SAM JONAH                                     :       PLAINTIFF/RESPONDENT

VRS.

LORD DUODU-KUMI                     :       DEFENDANT/APPLICANT

__________________________________________________________________________________

 

 

RULING

FOSTER, J.A.

In 1997, the Plaintiff/Respondent (hereinafter called the Plaintiff) sued out a writ in the High Court, Accra against the Defendant as tenant claiming (as per amendment statement of claim dated 14th July, 1998):

(1) An order of ejectment from property No 109, East Cantonments, Accra.

(2) Rent arrears of the cedi equivalent of US $ 38,250

(3) Interest on the said sum from 1st July, 1996 to date of payment.

(4) Mense profits.

The Defendant duly entered appearance and resisted the claim. Essentially, the defendant denied that the plaintiff was his landlord and contended that the sale of the property by the previous owners to the plaintiff was a sham.

The trial High Court Judge on 30th January, 1998 granted plaintiff’s summons for Summary judgment, observing that”

“On the pleadings so far filed in the suit, it is my considered Opinion that the application should be granted”.

The defendant appealed to the Court of Appeal and applied to the trial court for stay of execution and upon the refusal of the court to grant the application, the defendant repeated the application for stay of execution in this Court. The defendant in his affidavit in support of the application recounted plaintiff’s claim that:

“ (2)…he is the new owner of H/No 109, East Cantonments, Accra. Having purchased same from UNILEVER (Ghana) Limited, and sought an order for my ejection from the said house for non-payment of rent of $2,125.00 per mensem”.
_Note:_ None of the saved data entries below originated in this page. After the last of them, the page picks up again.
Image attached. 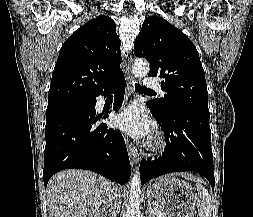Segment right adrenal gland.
Instances as JSON below:
<instances>
[{
    "label": "right adrenal gland",
    "instance_id": "2a0ac1e0",
    "mask_svg": "<svg viewBox=\"0 0 253 217\" xmlns=\"http://www.w3.org/2000/svg\"><path fill=\"white\" fill-rule=\"evenodd\" d=\"M114 209H116V206H114ZM110 217H116V213L114 215L111 214Z\"/></svg>",
    "mask_w": 253,
    "mask_h": 217
}]
</instances>
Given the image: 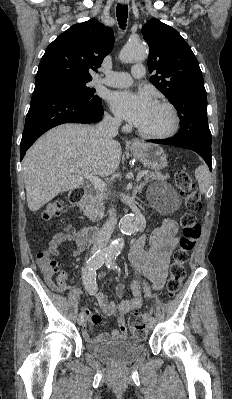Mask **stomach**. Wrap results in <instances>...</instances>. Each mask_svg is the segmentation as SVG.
<instances>
[{"label": "stomach", "mask_w": 232, "mask_h": 399, "mask_svg": "<svg viewBox=\"0 0 232 399\" xmlns=\"http://www.w3.org/2000/svg\"><path fill=\"white\" fill-rule=\"evenodd\" d=\"M131 154L134 160L142 162L143 166L150 168V170H162L167 166V156L160 148L154 144H145L141 140H135L131 146Z\"/></svg>", "instance_id": "1"}]
</instances>
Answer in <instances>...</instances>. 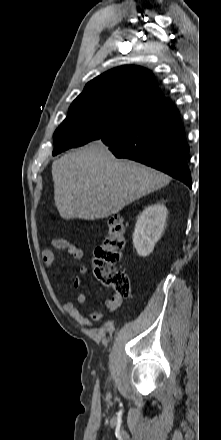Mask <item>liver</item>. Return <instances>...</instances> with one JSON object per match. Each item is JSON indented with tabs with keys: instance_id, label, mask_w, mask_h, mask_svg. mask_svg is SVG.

Defendant then repeated the substance of his defence considered paragraph 3 that he:

(a) Challenged plaintiff’s alleged ownership of the house since he had failed to exhibit any registered Deed of Assignment/sale.

(b) That the rent payable to UNILEVER at all times material to this action was $1,500.00 per mensem and not $2,125.00 as claimed by plaintiff.

(c) Challenged the legality and enforceability billing of the agreement charging rent in US$ contrary to the applicable fiscal laws of the Bank of Ghana”

In the view of the defendant these averments, and as pleaded in his defence in the action, raised triable issues which the trial judge should have resolved by a trial and therefore he erred in entering summary judgment against the defendant.

The issues must be resolved by considering each separately.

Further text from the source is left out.